After spending about $600,000 on his primary re-election campaign in the last few months, the mayor's aides estimate that they will raise and spend an additional $200,000 for a full-fledged general election effort, even though Masiello is considered a shoo-in.

Add to that an additional $400,000 raised and spent since 1994 to run his political organization, and Masiello will have spent almost $1.2 million to fuel his re-election machine.

The efforts to raise that additional $200,000 for the general election continued this week, with about 500 Masiello supporters attending a fund-raising event at the Buffalo and Erie County Historical Society on Wednesday evening.

"There will be more fund-raisers, but we feel we've raised enough money to run a very effective campaign," said Vincent J. LoVallo, the city's commissioner of street sanitation and Masiello's campaign manager.

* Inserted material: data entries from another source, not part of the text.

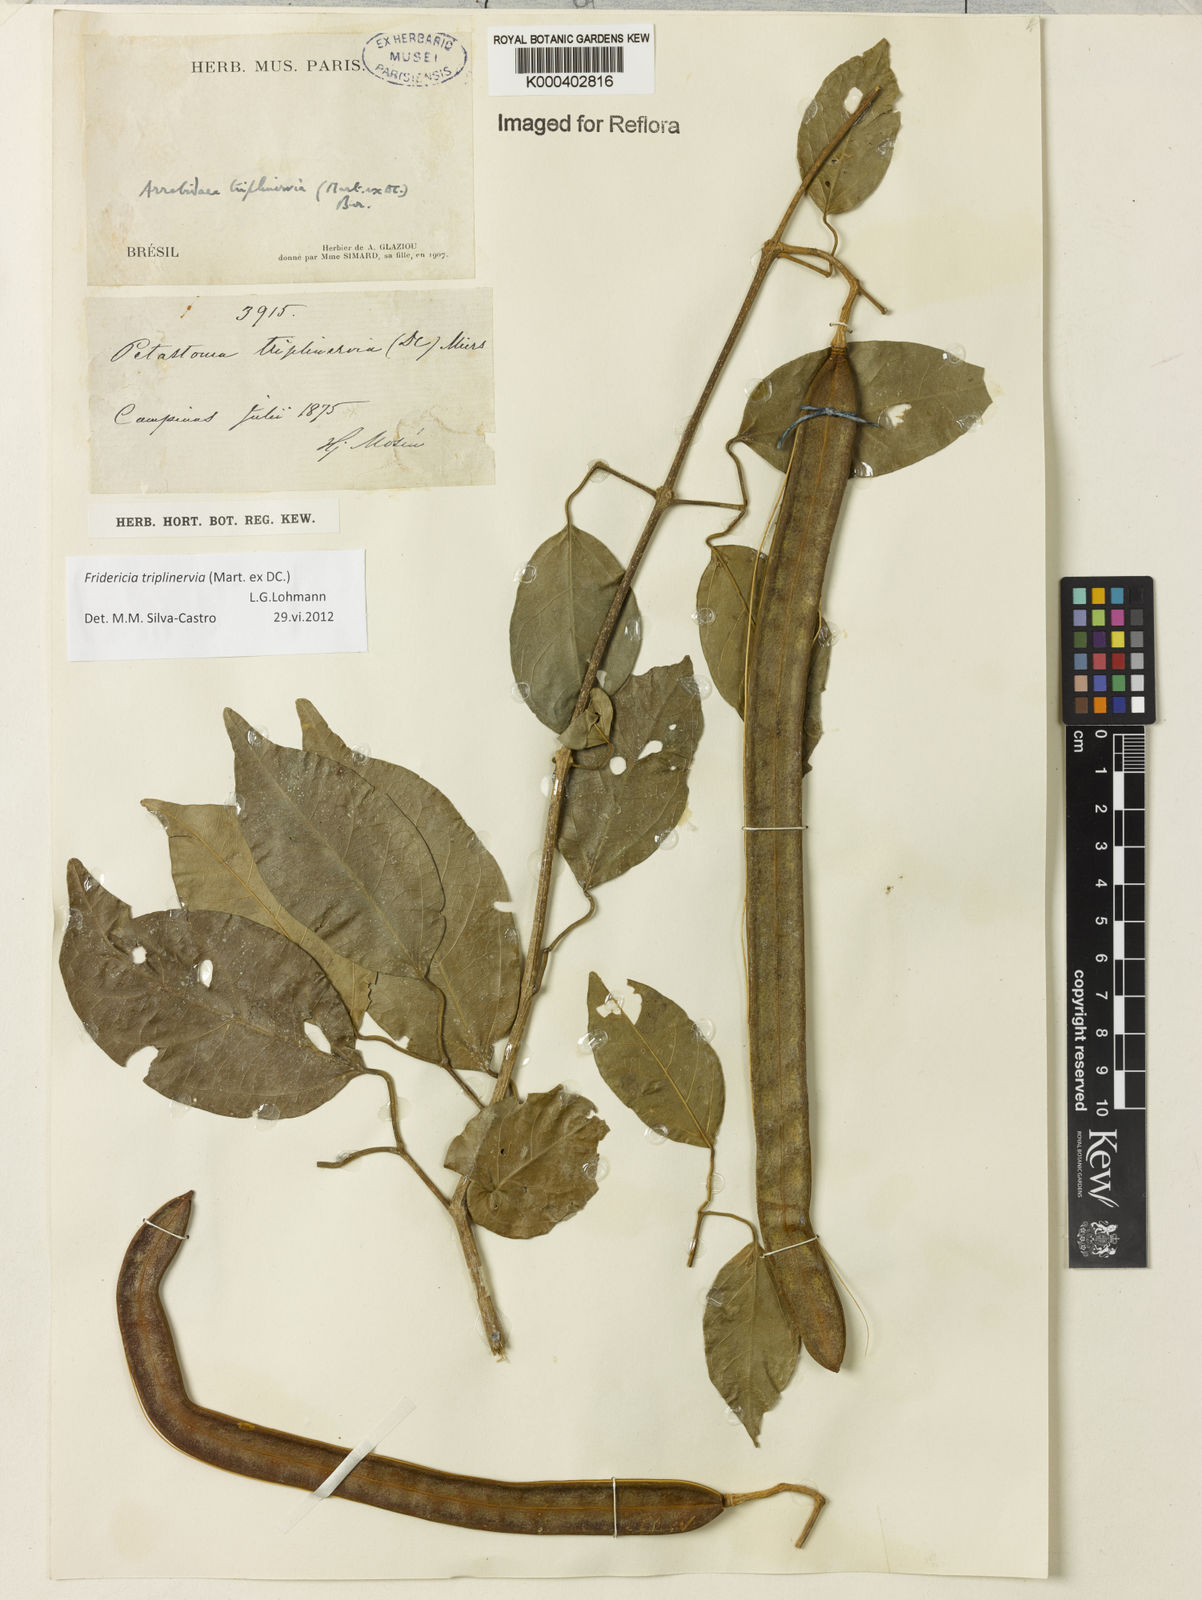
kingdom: Plantae
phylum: Tracheophyta
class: Magnoliopsida
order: Lamiales
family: Bignoniaceae
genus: Fridericia
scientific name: Fridericia triplinervia
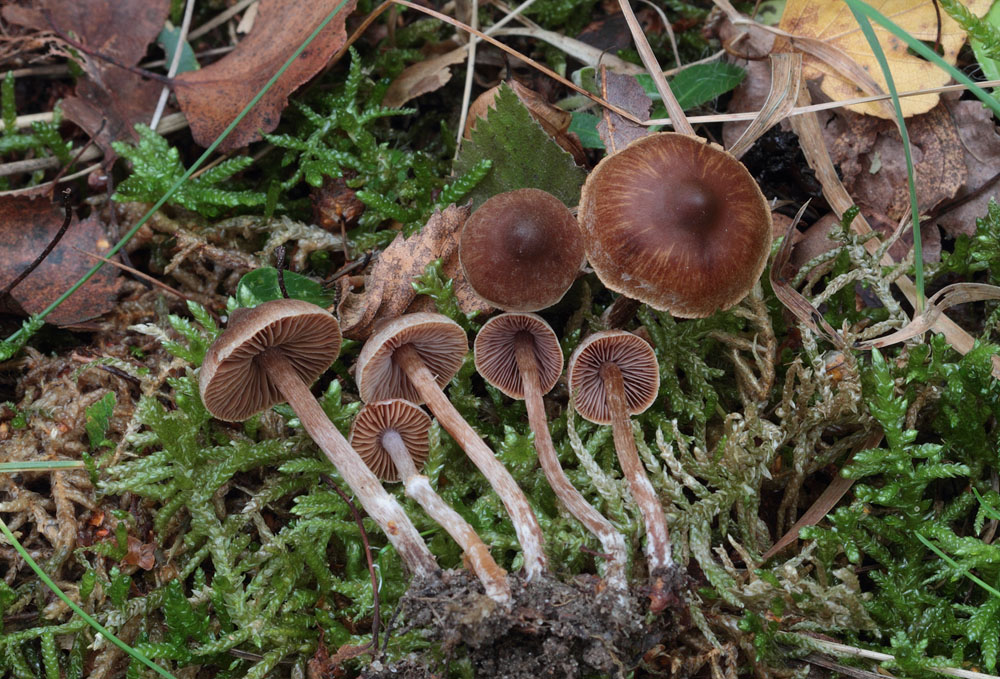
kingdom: Fungi
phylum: Basidiomycota
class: Agaricomycetes
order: Agaricales
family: Cortinariaceae
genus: Cortinarius
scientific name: Cortinarius cistopulchripes
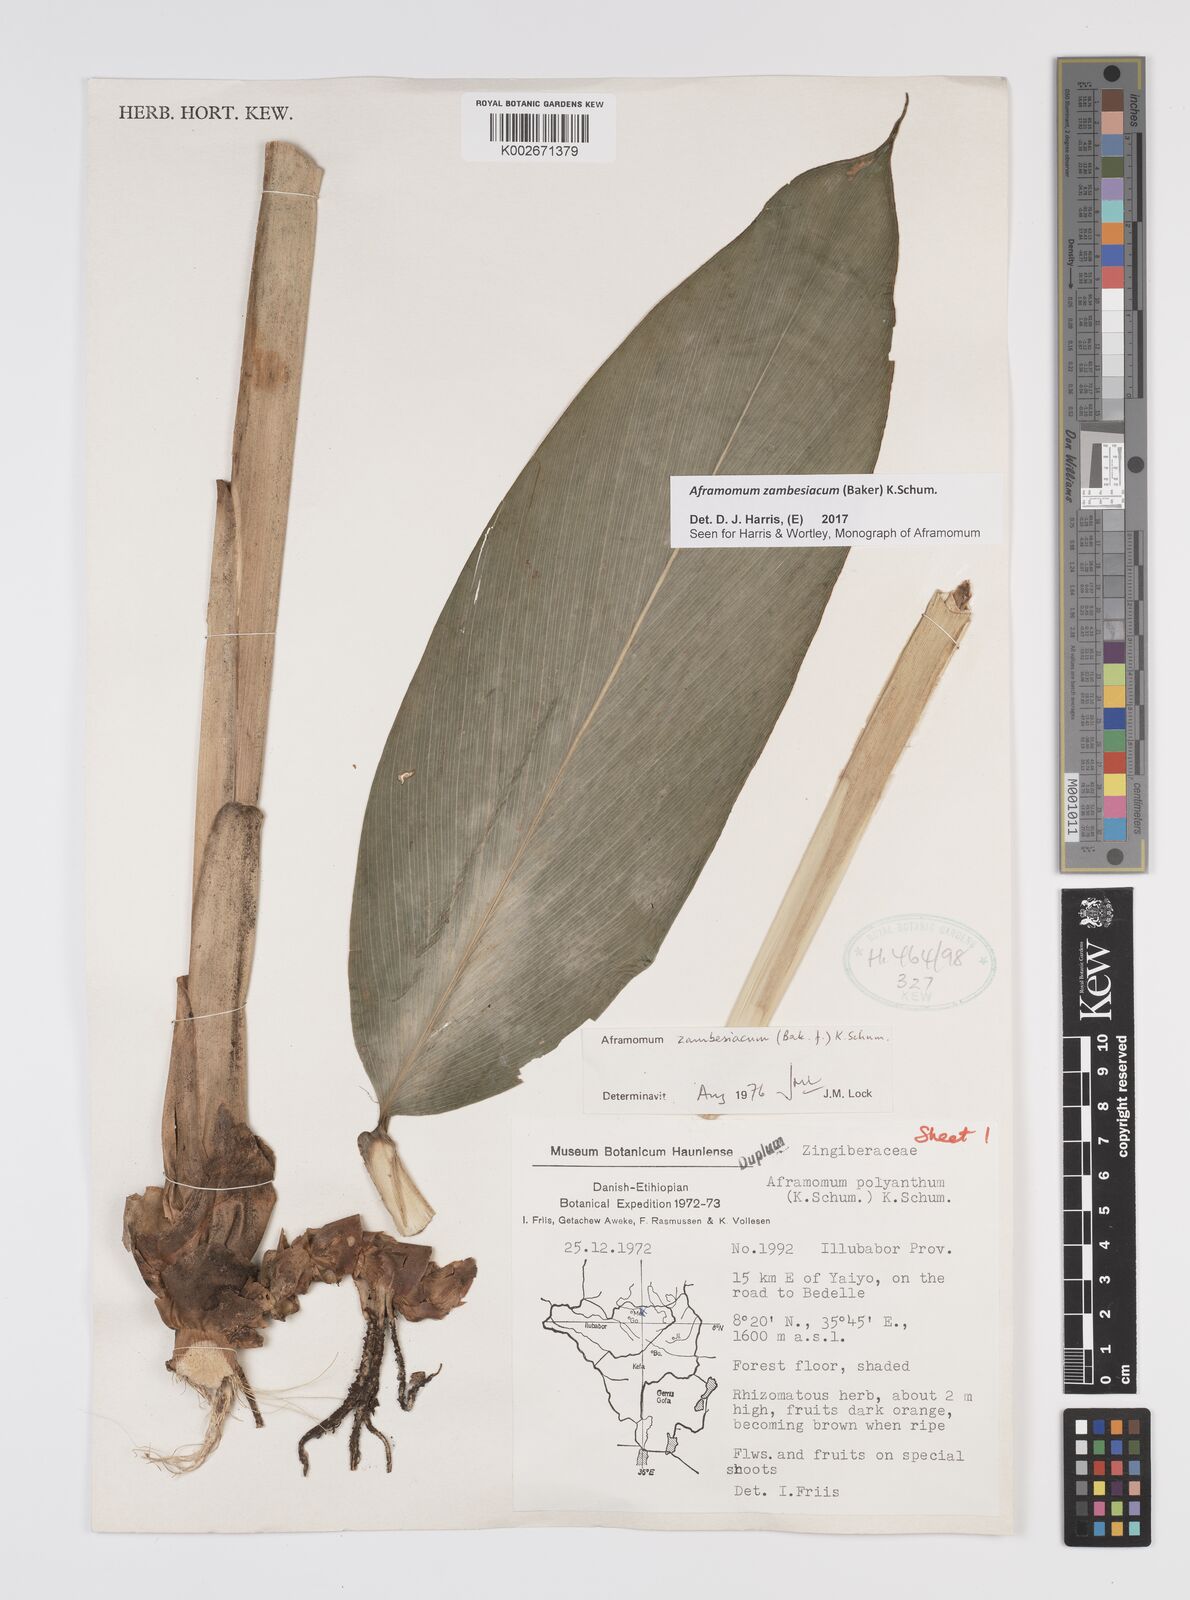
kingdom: Plantae
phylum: Tracheophyta
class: Liliopsida
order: Zingiberales
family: Zingiberaceae
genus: Aframomum
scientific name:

The latest reports filed with the Erie County Board of Elections show that Masiello's main campaign fund spent $680,429 over four years, while an auxiliary fund called the Mayor's Council spent an additional $259,288. The Masiello organization has spent about $600,000 this election year on printing, mailing, television and radio, campaign treasurer Joanne Cavalieri said. The campaign attracted donations from more than 3,000 supporters, she added.

The $800,000 that Masiello is spending this year is about the same sum he spent on his mayoral bid in 1993.

LoVallo said the Mayor's Council function Wednesday was the first step toward replenishing that fund, which has a balance of about $89,000. The event cost $100 per person. The Friends of Masiello fund, however, has shriveled to about $2,300.

Masiello faces two of his primary opponents -- former Mayor James D. Griffin and Common Council President James W. Pitts -- on minor party lines, as well as Conservative Sharon A. Caetano.

Reports filed this week indicate that Pitts spent about $42,000 during the last weeks of the primary campaign, bringing his 1997 mayoral campaign total to about $81,000. But Pitts enters the general election on the Liberal line with only about $3,800 left, and he acknowledged the difficulty in raising significant amounts of money for the rest of his campaign.

Griffin, meanwhile, reported that he spent about $45,000 in the last weeks of his campaign -- representing most of his spending. But the significant aspect of the lastest Griffin report shows that he has almost $44,000 left in his campaign account, enough to fuel a run for another office on another day.

The general election portion of the campaign will be as intense as the primary, LoVallo said.

"We're comfortable, but at the same time, we're running scared," LoVallo said. "And that's the only way to go."

He also said Masiello plans advertising on radio and television, as well as direct mail.

While the mayor emphasized the accomplishments of the last four years during the primary, the thrust of his new effort will be what lies ahead, LoVallo added.

"We'll definitely be speaking about the future of Buffalo -- where we're headed and where it should be headed," he said. "In that respect, it will be different."